A Whale Optimization Algorithm with Convergence and Exploitability Enhancement and Its Application

Abstract

The whale optimization algorithm (WOA) is inspired by humpback whale social behavior and WOA is a popular swarm intelligence algorithm. Yet, the WOA does have certain flaws, such as a restricted global search capability and an inconsistent convergence speed, and when dealing with complex optimization problems, WOA is easy to fall into local optimum. To address the WOA’s shortcomings, a modified whale optimization algorithm with convergence and exploitability enhancement called MWOA-CEE is proposed.
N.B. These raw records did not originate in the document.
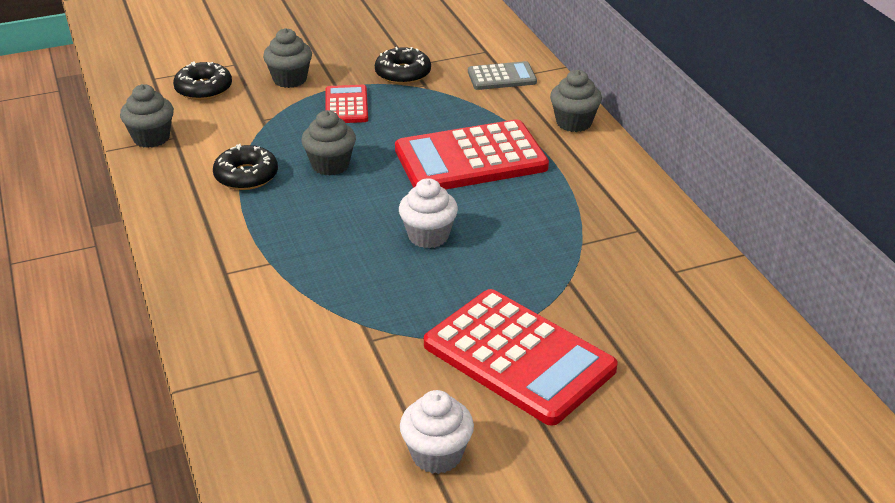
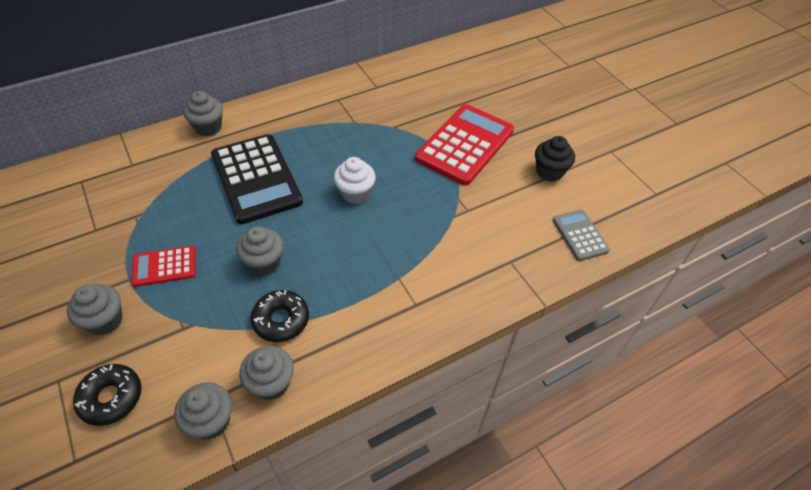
camera: 100 degrees left, 15 degrees up
(172, 170) = (271, 383): none -> grey cupcake
(403, 73) = (111, 233): black donut -> none
(437, 455) = (549, 172): white cupcake -> black cupcake
(470, 159) = (256, 179): red calculator -> black calculator
(501, 77) = (130, 168): grey calculator -> grey calculator (580, 235)

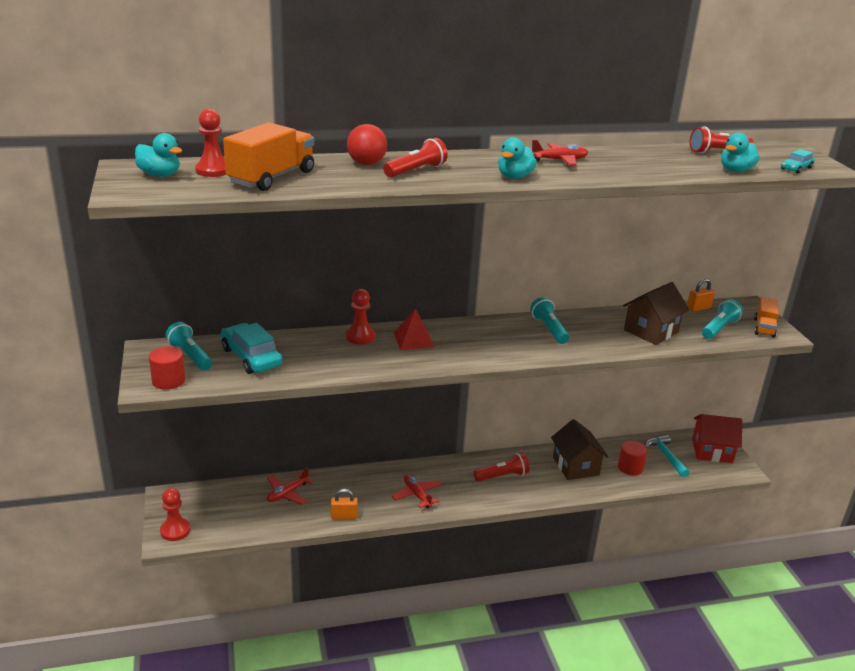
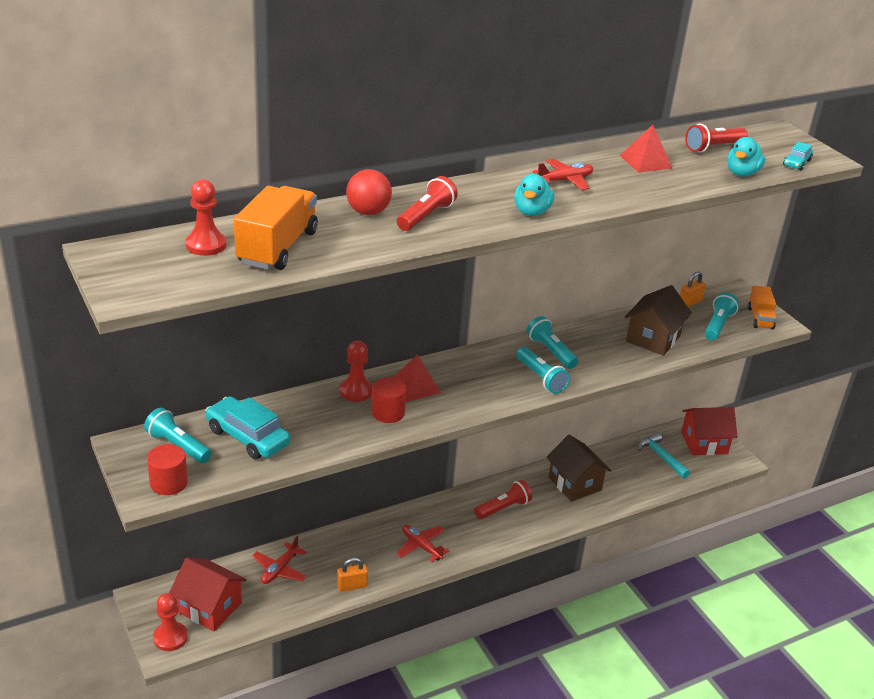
camera: 15 degrees left, 5 degrees up
(160, 175) = (150, 260): turquoise duck -> none
(217, 513) = (209, 607): none -> red house
(531, 347) = (541, 378): none -> turquoise flashlight
(630, 467) = (629, 476): red cylinder -> red cylinder (388, 413)
(645, 155) = (645, 162): none -> red pyramid

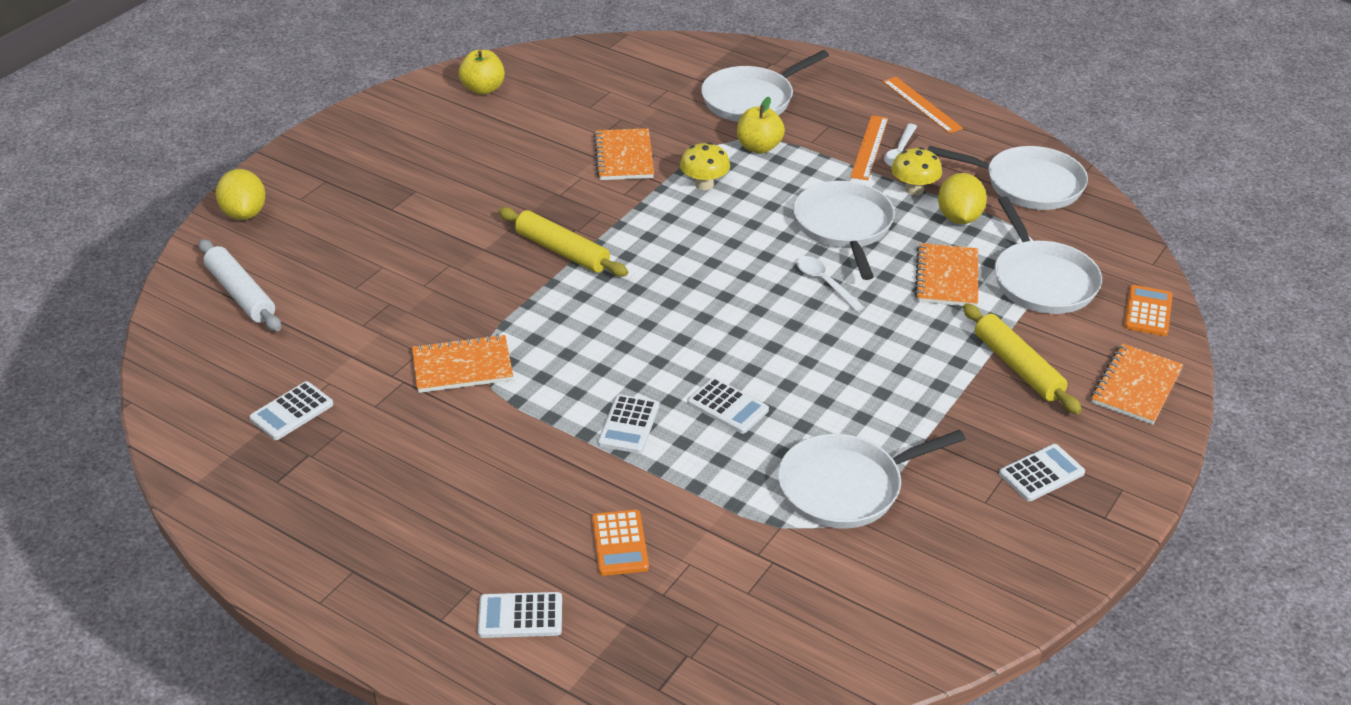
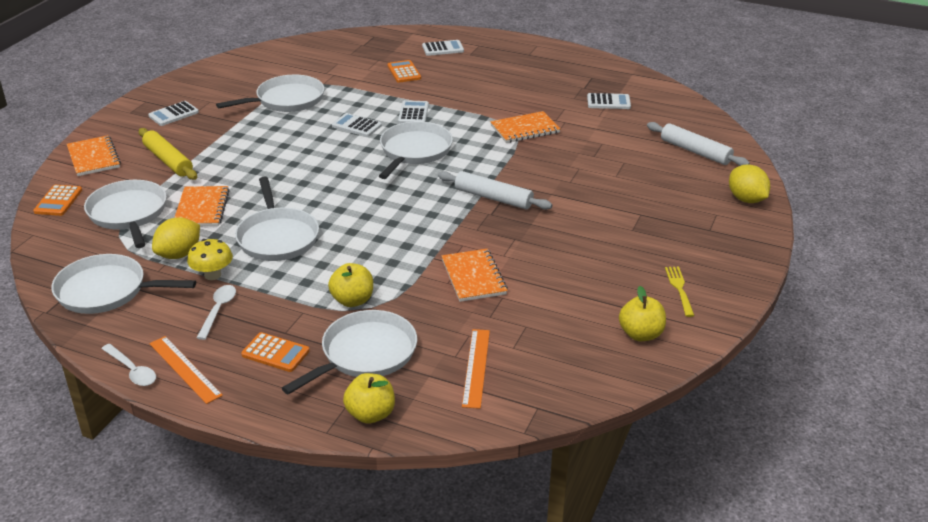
camera: 170 degrees right, 5 degrees down
(292, 412) = (608, 102): white calculator -> white calculator turned 60 degrees clockwise
(414, 123) = (679, 289): none -> yellow fork
(562, 251) = (493, 198): yellow rolling pin -> white rolling pin
(646, 342) = (414, 151): none -> white pan
(704, 184) = (397, 260): yellow mushroom -> none
(752, 57) = (370, 414): none -> yellow apple
(825, 283) = (294, 196): white spoon -> white spoon (132, 370)
(837, 109) = (275, 353): none -> orange calculator
(869, 147) = (247, 312): orange ruler -> orange ruler (476, 367)
(959, 218) = (179, 254): yellow lemon -> yellow lemon turned 45 degrees clockwise
(1136, 386) = (93, 158): orange notebook -> orange notebook turned 45 degrees counterclockwise

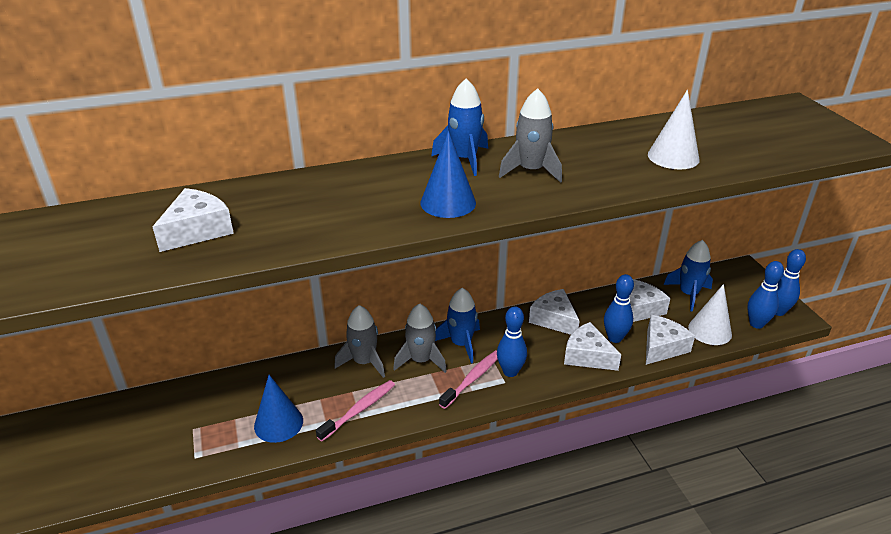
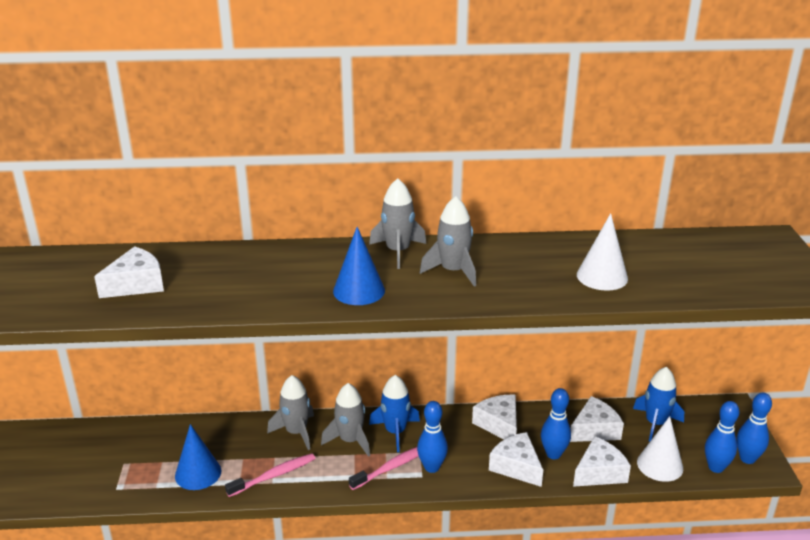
camera: 15 degrees right, 5 degrees down
(464, 159) = (398, 251): blue rocket -> grey rocket

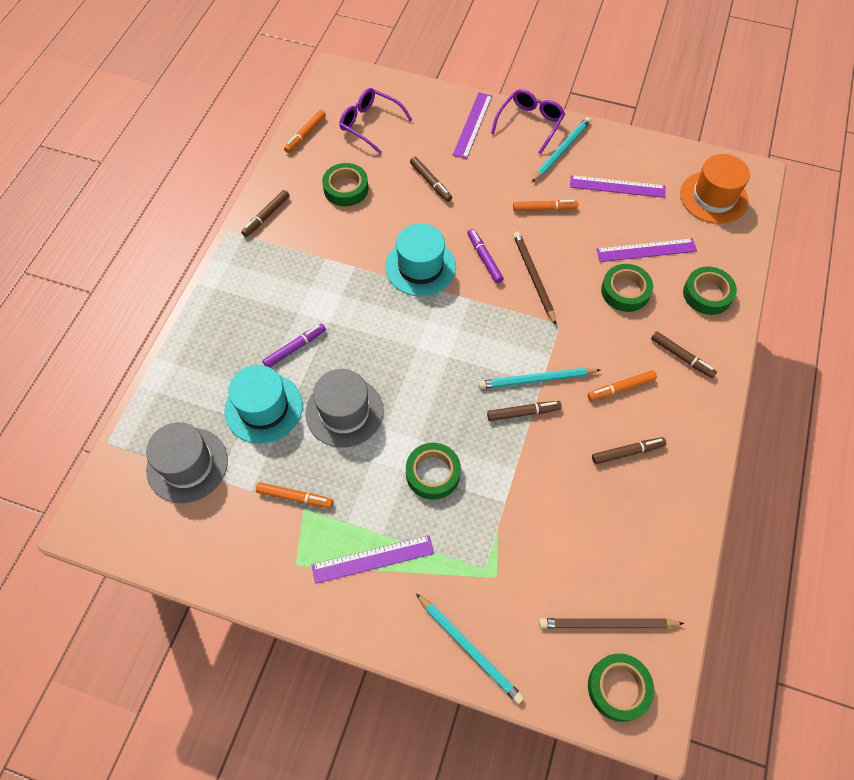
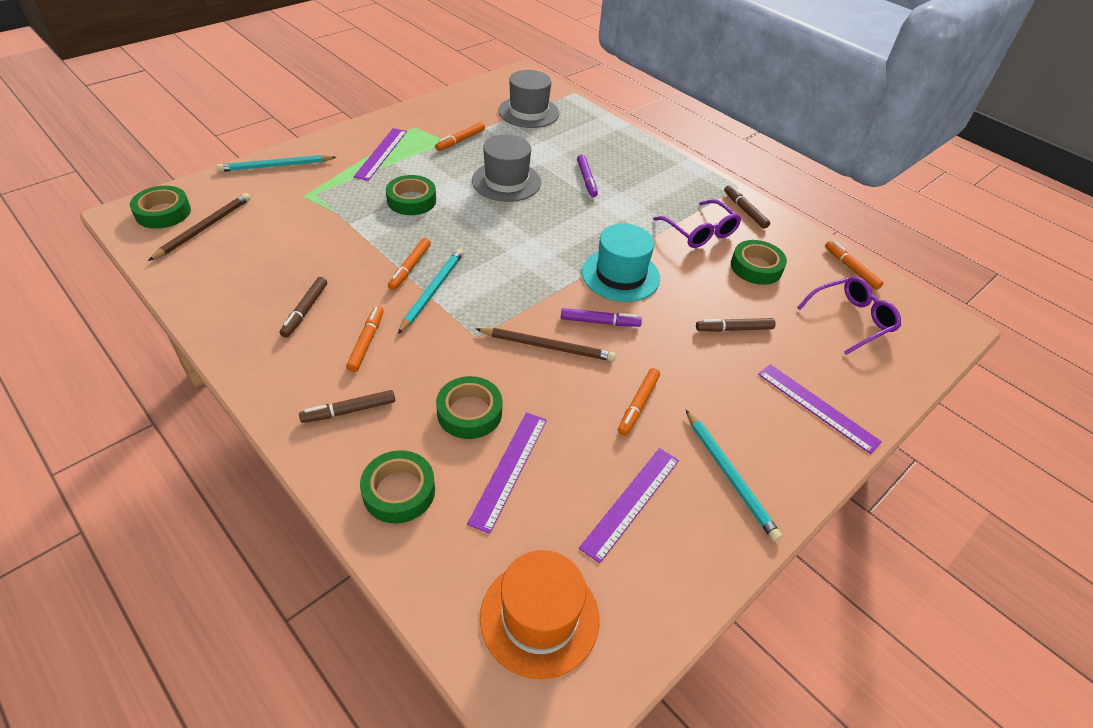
camera: 115 degrees right, 15 degrees down
(263, 408) = (544, 150): turquoise hat -> none
(523, 413) = (410, 268): brown marker -> orange marker
(530, 124) = (797, 468): purple glasses -> purple glasses (700, 232)

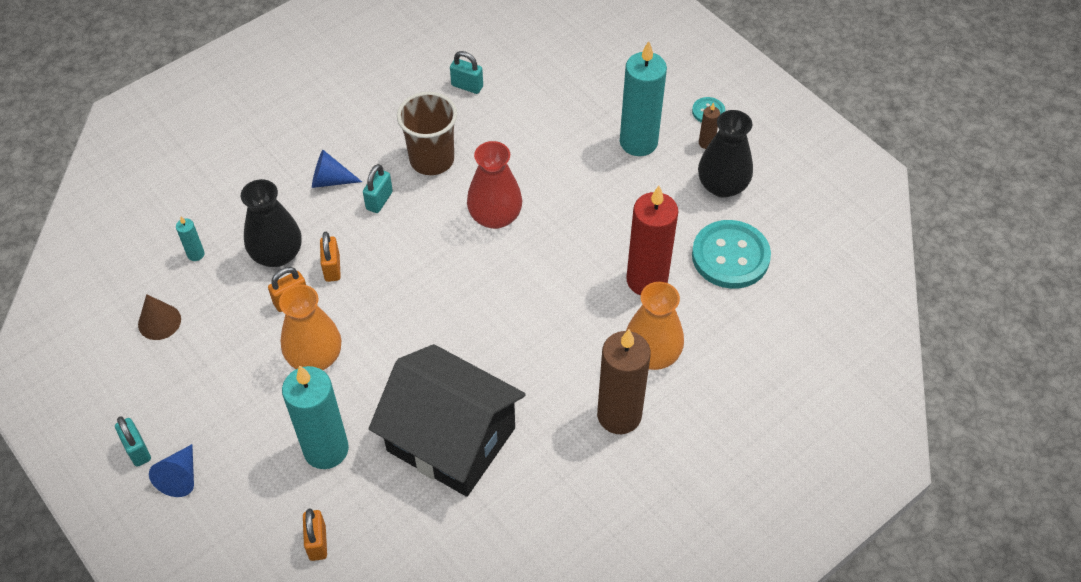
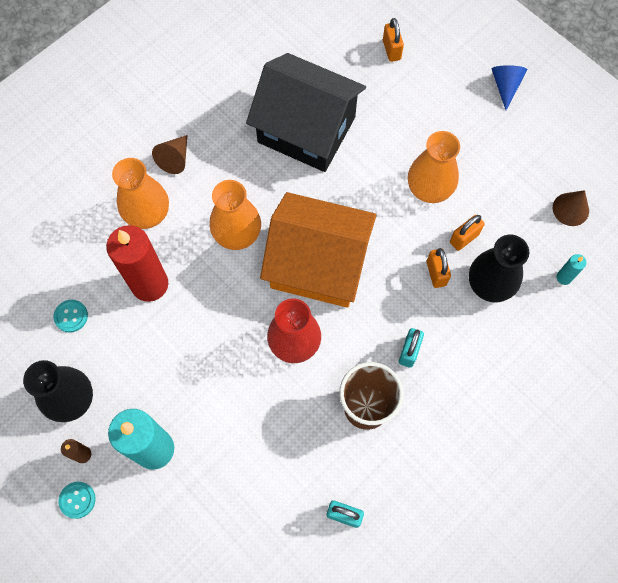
camera: 175 degrees right, 15 degrees up
(137, 450) = (545, 103): turquoise padlock -> none
(326, 449) = (401, 114): turquoise candle -> none
(330, 180) = (462, 372): blue cone -> none
(459, 286) = (318, 264): none -> orange house
(547, 324) = (237, 233): none -> orange vase
(619, 415) = (175, 159): brown candle -> brown cone
(730, 256) = (71, 316): turquoise button -> turquoise button, size x0.46

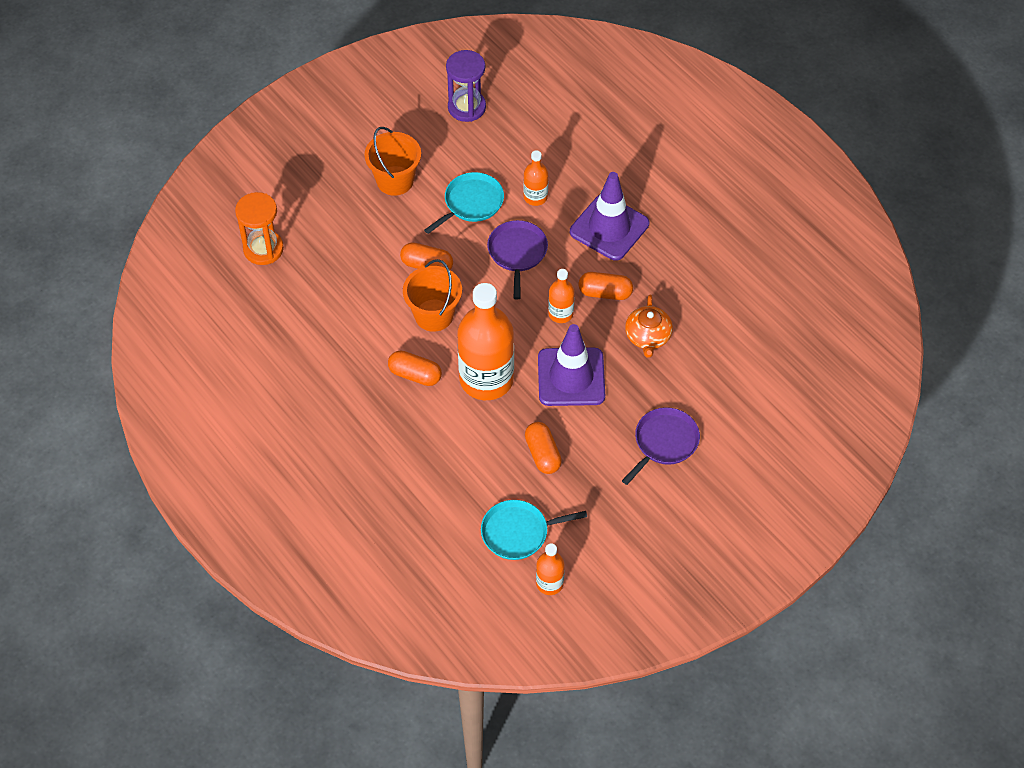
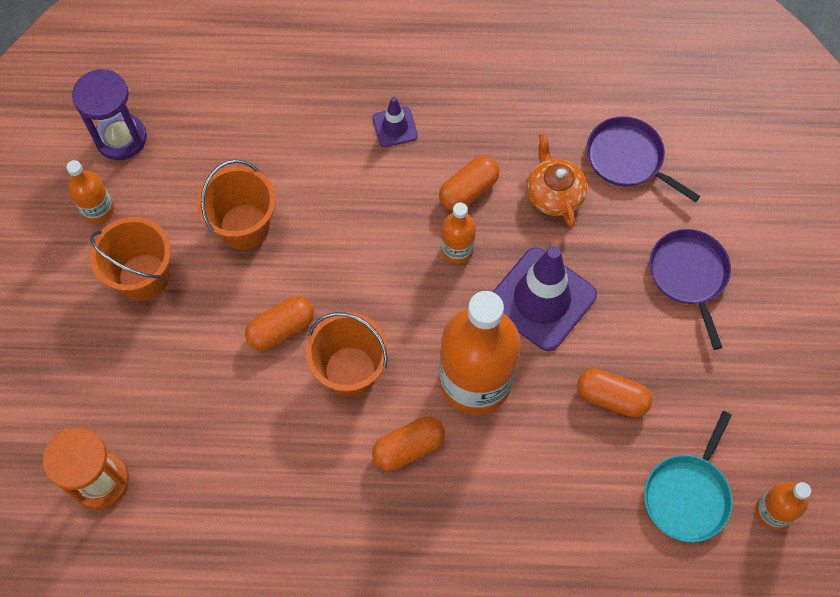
camera: 50 degrees left, 10 degrees up
(471, 203) = (244, 226): turquoise pan -> orange bucket
(517, 253) = (347, 232): purple pan -> purple pan (628, 159)
(535, 197) = (294, 162): orange bottle -> orange bottle (98, 209)
(609, 228) = (395, 127): purple traffic cone -> purple traffic cone, size x0.49
(648, 337) = (554, 194): orange teapot -> orange teapot turned 150 degrees counterclockwise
Three operators, opposition-based learning, exponentially decreasing function, and elite-guided Cauchy mutation, are integrated into the WOA to enhance the exploration performance and avoid local optimum. First, the opposition-based learning used the opposition-based concept to generate the opposite position of the candidate solution, which can enhance the convergence ability and quality of the solution. Then, the exponentially decreasing function balances the exploitation and exploration phases and boosts the exploitation capability. In the end, the elite-guided Cauchy mutation generated a wide disturbance near the current candidate solution, which improves solutions diversity and increases the algorithm’s global search capability. MWOA-CEE is validated on 19 optimization benchmark functions and 14 CEC2014 benchmark functions and used to identify IIR systems. It is compared to seven of the commonly used algorithms. The results prove that MWOA-CEE outperforms the other algorithms in terms of final solution quality and convergence rate.